Mr. A Raja, is in Tihar, not for adopting this policy, as can be wrongly inferred from the media’s projection of polished truth. There is a criminal case against him for changing the deadlines of applications for spectrum allocation at his whims and allocating the bandwidth to companies having very less or no experience at all in the field of telecommunication. These companies then made colossal profits, by selling their shares to genuine telecommunication players at swollen prices and that is when crony capitalism enriched Mr. A Raja and a few others. Mr. Chidambram, cannot be held criminally responsible for giving his nod to a policy that brought about a revolution in our mobile telephony sector. Agreed, that when these licenses were distributed, the nation already had 4-5 players in each telecommunication circle, but the price battle between the various operators after the entry of a string of them enormously benefitted the end customer with average price of a local call dropping to around 30-40 paisa.

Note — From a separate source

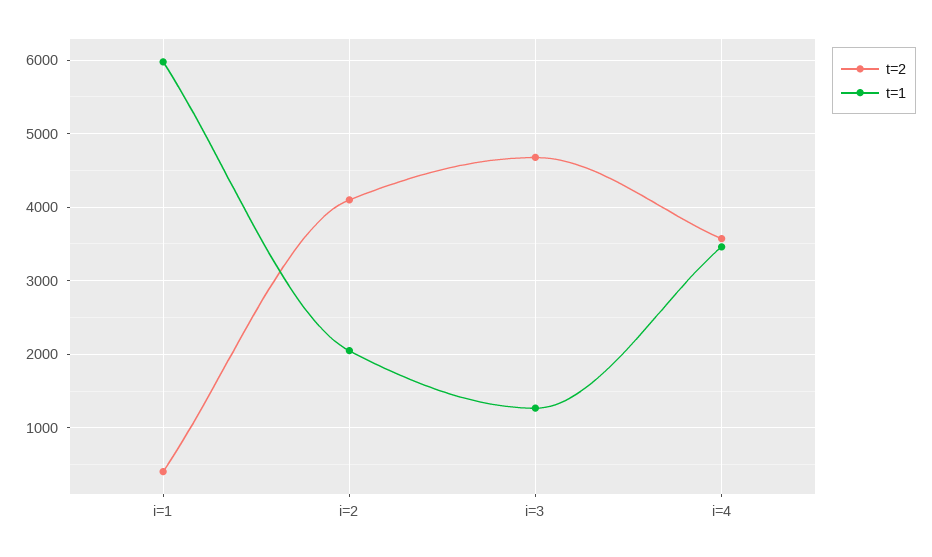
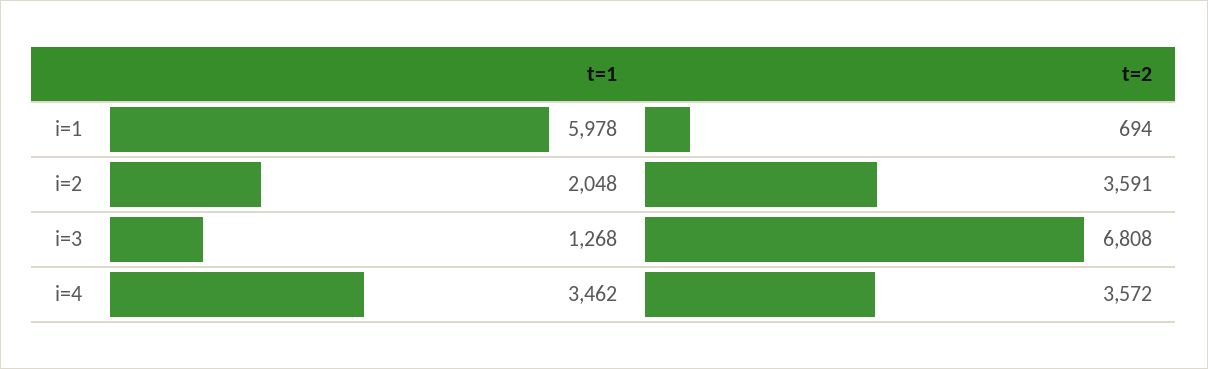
t=2, i=1: 400 -> 694
t=2, i=2: 4100 -> 3591
t=2, i=3: 4700 -> 6808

True, that people of this nation have become sensitive, thanks to tons of skeletons of corruption being dug. We all need to be a little more pragmatic before we jump into unsolicited conclusions, for headlines are always meant to be catchy, but it is the inside news that give us the real taste.


Kundu said...

As far as the question of criminal culpability of Chidambaram is concerned, I am not a competent authority to comment so I would not. Let the court do its duty.

But I would Like to point out a factual error in your blog Kanav. you said," .......establish criminal culpability on a policy decision that a cabinet minister or the cabinet, as a body, took? Our constitution gives the power to the cabinet to take a decision regarding a policy it deems essential, fit to pursue public interest."
According to the telecom policy enacted by NDA in 2003, the final say on the issue of pricing will be of the Finance Minister and the telecom Minister. The latter cannot go forth on his own!

Kanav Sharma said...

The cabinet of UPA 2 had taken the decision of going on with the 2003 spectrum prices. It was a collective decision and hence the criminal culpability of any individual regarding this cannot be constitutionally established. the cabinet has the powers (all legal) to take such decisions. It could have further decided to sell the sepctrum at Re.1 and the decision would have been irrational, humiliating but perfectly legal!

Kundu said...

I said I am not commenting on the legality of the decision of the Cabinet. The policy decisions such as the one regarding the pricing is a perfectly legitimate one(at least legally). What I pointed out is a factual error which says that it was to be a cabinet's decision but the fact is it was to be a collective decision of finance and telecom minister. The finance minister buckled under the advice of cabinet(which is perfectly legitimate and I don't blame Chidambaram for it). But whoever the advice the finance minister was following, factually it were they two who took and were to take the decision.